For me, personally, I drove and coordinated the re-architecture and optimization tasks on the SAP HANA side. The process of not only revisiting many of our early design choices and collaborating closely with many of the SAP HANA development experts, but also interacting with many other teams and colleagues at SAP was phenomenal. We had intense discussions with our central performance and scalability teams, many application development groups, field experts, and even internal and external customers. This all helped us immensely when it came to understanding the requirements and reshaping the system. 

Jessica: What would you say was the impact of this work in the end?

Alexander: The outcome of this effort was that SAP HANA could run the business suite, SAP’s enterprise resource planning (ERP) flagshipWe achieved this in record time as a joint project with many colleagues and teams at SAP, pilot customers, and successful deployments of our own IT systems. 

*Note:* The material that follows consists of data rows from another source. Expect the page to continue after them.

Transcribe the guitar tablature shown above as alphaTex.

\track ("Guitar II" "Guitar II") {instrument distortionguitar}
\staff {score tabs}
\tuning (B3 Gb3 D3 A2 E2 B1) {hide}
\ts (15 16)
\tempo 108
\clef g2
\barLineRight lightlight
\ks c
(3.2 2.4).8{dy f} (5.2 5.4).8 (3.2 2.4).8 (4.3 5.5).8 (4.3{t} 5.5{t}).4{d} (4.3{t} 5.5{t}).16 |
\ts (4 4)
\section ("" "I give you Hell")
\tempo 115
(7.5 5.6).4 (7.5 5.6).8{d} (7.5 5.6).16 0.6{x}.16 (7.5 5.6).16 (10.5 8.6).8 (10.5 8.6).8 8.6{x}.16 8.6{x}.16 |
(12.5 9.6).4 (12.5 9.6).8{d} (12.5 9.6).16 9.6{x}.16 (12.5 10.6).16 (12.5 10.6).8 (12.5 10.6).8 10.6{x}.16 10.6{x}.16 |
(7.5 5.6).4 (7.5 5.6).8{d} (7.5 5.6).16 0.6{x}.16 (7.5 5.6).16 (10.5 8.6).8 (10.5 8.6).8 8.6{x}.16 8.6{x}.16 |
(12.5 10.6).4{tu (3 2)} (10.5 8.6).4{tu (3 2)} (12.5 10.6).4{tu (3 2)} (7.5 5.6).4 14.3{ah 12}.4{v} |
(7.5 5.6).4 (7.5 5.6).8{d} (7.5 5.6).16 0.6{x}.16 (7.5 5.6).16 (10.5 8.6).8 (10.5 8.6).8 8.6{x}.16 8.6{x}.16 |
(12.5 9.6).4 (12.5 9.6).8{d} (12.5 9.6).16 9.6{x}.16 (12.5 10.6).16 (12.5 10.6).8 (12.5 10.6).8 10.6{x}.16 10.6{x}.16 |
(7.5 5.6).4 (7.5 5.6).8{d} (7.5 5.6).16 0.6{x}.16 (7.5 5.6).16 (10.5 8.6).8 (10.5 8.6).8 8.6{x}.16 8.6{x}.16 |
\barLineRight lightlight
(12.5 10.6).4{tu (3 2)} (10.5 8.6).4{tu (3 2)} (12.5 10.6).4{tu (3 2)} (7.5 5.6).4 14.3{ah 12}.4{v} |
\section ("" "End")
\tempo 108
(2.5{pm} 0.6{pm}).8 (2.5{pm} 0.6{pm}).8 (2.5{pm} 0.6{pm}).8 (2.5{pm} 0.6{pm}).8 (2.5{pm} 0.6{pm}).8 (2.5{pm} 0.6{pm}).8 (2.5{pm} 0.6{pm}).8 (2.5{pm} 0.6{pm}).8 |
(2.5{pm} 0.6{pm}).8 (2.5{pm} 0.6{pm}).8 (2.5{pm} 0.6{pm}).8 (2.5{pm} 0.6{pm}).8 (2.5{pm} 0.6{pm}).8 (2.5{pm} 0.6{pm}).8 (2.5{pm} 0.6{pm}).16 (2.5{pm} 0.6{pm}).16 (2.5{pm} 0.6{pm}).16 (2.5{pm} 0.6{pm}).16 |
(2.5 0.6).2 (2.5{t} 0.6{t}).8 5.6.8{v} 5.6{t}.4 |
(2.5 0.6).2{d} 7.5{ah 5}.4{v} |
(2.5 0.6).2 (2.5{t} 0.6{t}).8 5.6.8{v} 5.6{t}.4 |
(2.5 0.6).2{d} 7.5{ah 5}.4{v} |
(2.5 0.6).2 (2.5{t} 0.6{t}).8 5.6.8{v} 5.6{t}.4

In addition to leveraging the power and performance of SAP HANA for existing SAP solutions, we, as a company, were also able to realize the positive impact a fast and versatile database can have on other scenarios and use cases – first and foremost for the end user of those systems.  

On the one hand, this led to the creation of SAP S/4HANA, a completely new ERP solution that is specifically designed to benefit from the strengths of SAP HANA. On the other hand, it was also the starting point of our journey to move our other applications, such as SAP Ariba or SAP SuccessFactors, on SAP HANA instead of third-party databases, which has helped them to substantially improve system response times, capabilities, and the end-user experience. 

Jessica: What’s next for you and SAP HANA?

Alexander: Many of our customers are interested in cloud-based data management solutions. This means that, in addition to the continued incremental evolution of the database kernel itself, a major focus area these days is on extending and improving our cloud capabilities. This includes aspects like improved elasticity and availability, as well as making the system more resilient, intelligent and autonomous. In addition to these customer-facing aspects, there are also interesting software development challenges, such as disaggregation and componentization, that are becoming increasingly relevant in large, cloud-scale deployments. All in all, there’s a lot to look forward to over the coming months! 

Jessica: Thanks, Alexander, for taking the time to speak to us!